Data excerpts:
####################
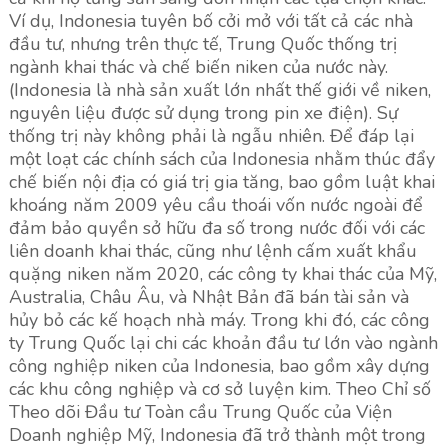
Ví dụ, Indonesia tuyên bố cởi mở với tất cả các nhà
đầu tư, nhưng trên thực tế, Trung Quốc thống trị
ngành khai thác và chế biến niken của nước này.
(Indonesia là nhà sản xuất lớn nhất thế giới về niken,
nguyên liệu được sử dụng trong pin xe điện). Sự
thống trị này không phải là ngẫu nhiên. Để đáp lại
một loạt các chính sách của Indonesia nhằm thúc đẩy
chế biến nội địa có giá trị gia tăng, bao gồm luật khai
khoáng năm 2009 yêu cầu thoái vốn nước ngoài để
đảm bảo quyền sở hữu đa số trong nước đối với các
liên doanh khai thác, cũng như lệnh cấm xuất khẩu
quặng niken năm 2020, các công ty khai thác của Mỹ,
Australia, Châu Âu, và Nhật Bản đã bán tài sản và
hủy bỏ các kế hoạch nhà máy. Trong khi đó, các công
ty Trung Quốc lại chi các khoản đầu tư lớn vào ngành
công nghiệp niken của Indonesia, bao gồm xây dựng
các khu công nghiệp và cơ sở luyện kim. Theo Chỉ số
Theo dõi Đầu tư Toàn cầu Trung Quốc của Viện
Doanh nghiệp Mỹ, Indonesia đã trở thành một trong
####################
- **WORK INSTRUCTIONS**: Whenever the string "Trung" shows up in a line of the entries, copy that line.

- **ANSWER TO THIS EXERCISE**:
đầu tư, nhưng trên thực tế, Trung Quốc thống trị
ty Trung Quốc lại chi các khoản đầu tư lớn vào ngành
Theo dõi Đầu tư Toàn cầu Trung Quốc của Viện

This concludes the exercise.